With the recent Firefox updates an unexpected
download has appeared. This download can also popup as you browse the web. Knowing
that Firefox has never attached a critical patch to their updates in the past, I
tried to do a little research on the site in which the download came from and
was unable to reach it.
Then I went to the Firefox Mozilla Support Community and found this report, I found a fake Firefox update - Mozilla Support Community. In it Mozilla relates the following to their users of Firefox:
We have received reports from many users who were
interrupted in their browsing experience and who got redirected to a fake page
purporting to provide an "urgent" or "critical" update and
prompting to download a firefox-patch.js (or .exe) file. Some people have also
reported seeing ads prompting them to download a Firefox update. These are scam
tactics trying to trick you into installing malware!
Note: Firefox
has an automated background update mechanism which will never prompt you to
manually download and execute a file. In addition you can always trigger a
search for updates within Firefox yourself - to learn how, see Update Firefox to the latest version.
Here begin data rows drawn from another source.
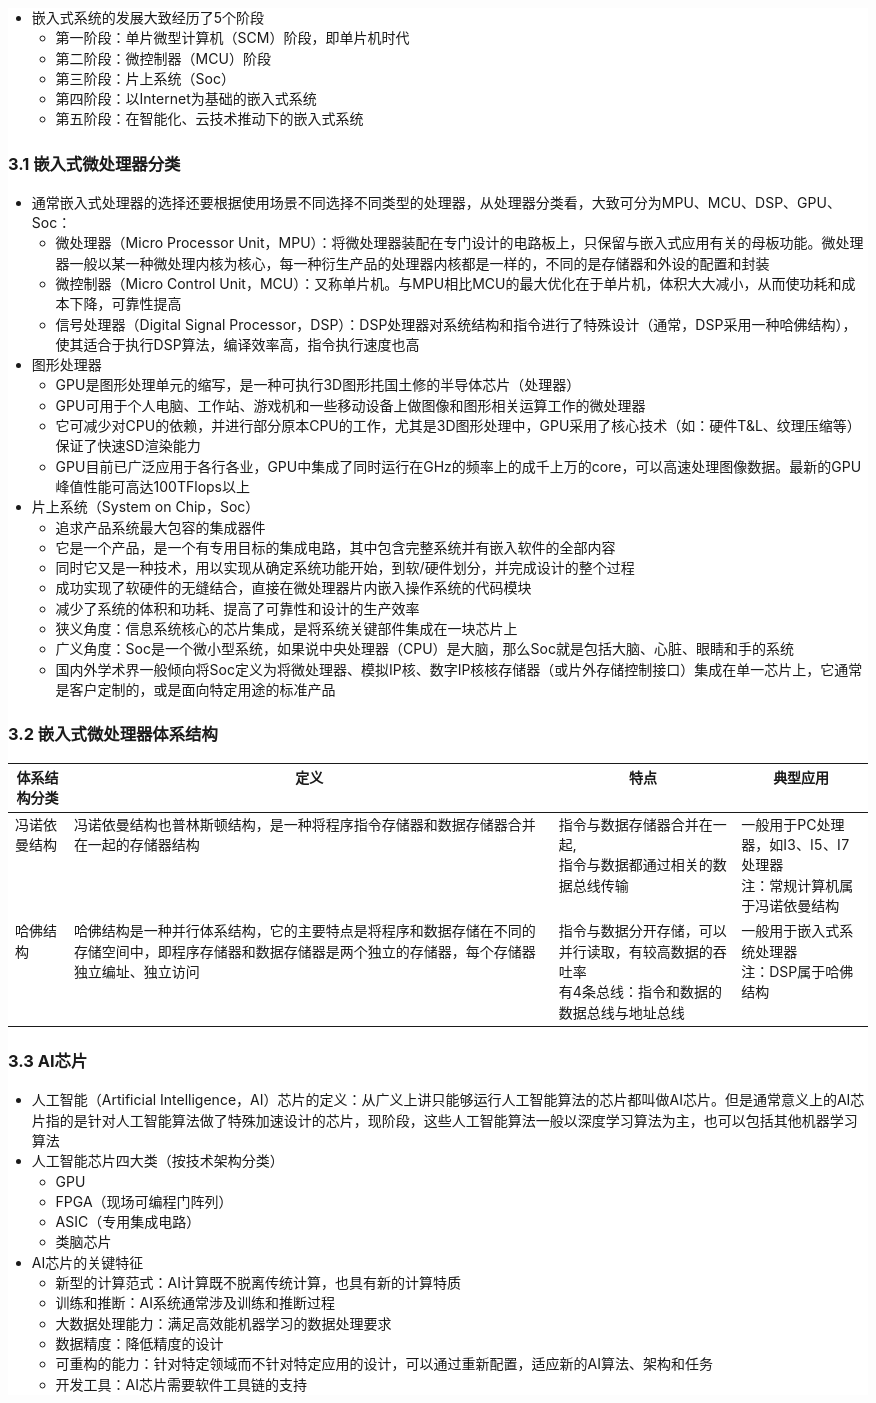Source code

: * 嵌入式系统的发展大致经历了5个阶段
  * 第一阶段：单片微型计算机（SCM）阶段，即单片机时代
  * 第二阶段：微控制器（MCU）阶段
  * 第三阶段：片上系统（Soc）
  * 第四阶段：以Internet为基础的嵌入式系统
  * 第五阶段：在智能化、云技术推动下的嵌入式系统

### 3.1 嵌入式微处理器分类

* 通常嵌入式处理器的选择还要根据使用场景不同选择不同类型的处理器，从处理器分类看，大致可分为MPU、MCU、DSP、GPU、Soc：
  * 微处理器（Micro Processor Unit，MPU）：将微处理器装配在专门设计的电路板上，只保留与嵌入式应用有关的母板功能。微处理器一般以某一种微处理内核为核心，每一种衍生产品的处理器内核都是一样的，不同的是存储器和外设的配置和封装
  * 微控制器（Micro Control Unit，MCU）：又称单片机。与MPU相比MCU的最大优化在于单片机，体积大大减小，从而使功耗和成本下降，可靠性提高
  * 信号处理器（Digital Signal Processor，DSP）：DSP处理器对系统结构和指令进行了特殊设计（通常，DSP采用一种哈佛结构），使其适合于执行DSP算法，编译效率高，指令执行速度也高
* 图形处理器
  * GPU是图形处理单元的缩写，是一种可执行3D图形扥国土修的半导体芯片（处理器）
  * GPU可用于个人电脑、工作站、游戏机和一些移动设备上做图像和图形相关运算工作的微处理器
  * 它可减少对CPU的依赖，并进行部分原本CPU的工作，尤其是3D图形处理中，GPU采用了核心技术（如：硬件T&L、纹理压缩等）保证了快速SD渲染能力
  * GPU目前已广泛应用于各行各业，GPU中集成了同时运行在GHz的频率上的成千上万的core，可以高速处理图像数据。最新的GPU峰值性能可高达100TFlops以上
* 片上系统（System on Chip，Soc）
  * 追求产品系统最大包容的集成器件
  * 它是一个产品，是一个有专用目标的集成电路，其中包含完整系统并有嵌入软件的全部内容
  * 同时它又是一种技术，用以实现从确定系统功能开始，到软/硬件划分，并完成设计的整个过程
  * 成功实现了软硬件的无缝结合，直接在微处理器片内嵌入操作系统的代码模块
  * 减少了系统的体积和功耗、提高了可靠性和设计的生产效率
  * 狭义角度：信息系统核心的芯片集成，是将系统关键部件集成在一块芯片上
  * 广义角度：Soc是一个微小型系统，如果说中央处理器（CPU）是大脑，那么Soc就是包括大脑、心脏、眼睛和手的系统
  * 国内外学术界一般倾向将Soc定义为将微处理器、模拟IP核、数字IP核核存储器（或片外存储控制接口）集成在单一芯片上，它通常是客户定制的，或是面向特定用途的标准产品

### 3.2 嵌入式微处理器体系结构

| 体系结构分类 | 定义                                                         | 特点                                                         | 典型应用                                                     |
| ------------ | ------------------------------------------------------------ | ------------------------------------------------------------ | ------------------------------------------------------------ |
| 冯诺依曼结构 | 冯诺依曼结构也普林斯顿结构，是一种将程序指令存储器和数据存储器合并在一起的存储器结构 | 指令与数据存储器合并在一起,<br>指令与数据都通过相关的数据总线传输 | 一般用于PC处理器，如I3、I5、I7处理器<br>注：常规计算机属于冯诺依曼结构 |
| 哈佛结构     | 哈佛结构是一种并行体系结构，它的主要特点是将程序和数据存储在不同的存储空间中，即程序存储器和数据存储器是两个独立的存储器，每个存储器独立编址、独立访问 | 指令与数据分开存储，可以并行读取，有较高数据的吞吐率<br>有4条总线：指令和数据的数据总线与地址总线 | 一般用于嵌入式系统处理器<br>注：DSP属于哈佛结构              |



### 3.3 AI芯片

* 人工智能（Artificial Intelligence，AI）芯片的定义：从广义上讲只能够运行人工智能算法的芯片都叫做AI芯片。但是通常意义上的AI芯片指的是针对人工智能算法做了特殊加速设计的芯片，现阶段，这些人工智能算法一般以深度学习算法为主，也可以包括其他机器学习算法
* 人工智能芯片四大类（按技术架构分类）
  * GPU
  * FPGA（现场可编程门阵列）
  * ASIC（专用集成电路）
  * 类脑芯片
* AI芯片的关键特征
  * 新型的计算范式：AI计算既不脱离传统计算，也具有新的计算特质
  * 训练和推断：AI系统通常涉及训练和推断过程
  * 大数据处理能力：满足高效能机器学习的数据处理要求
  * 数据精度：降低精度的设计
  * 可重构的能力：针对特定领域而不针对特定应用的设计，可以通过重新配置，适应新的AI算法、架构和任务
  * 开发工具：AI芯片需要软件工具链的支持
To our knowledge those notices are a form of "malvertising":
those fake notices get triggered by code contained in ads that are displayed on
otherwise legitimate websites you are visiting and get spread through
advertisement networks. This is an example how such a fake update notice may
look like - they are hosted on randomly generated and quickly changing domains.
Click here
to discover how to protect your computer from this scam, but "the best rule
of thumb" is to never download any unknown patches. Check with Java and Firefox's Mozilla Support Community first.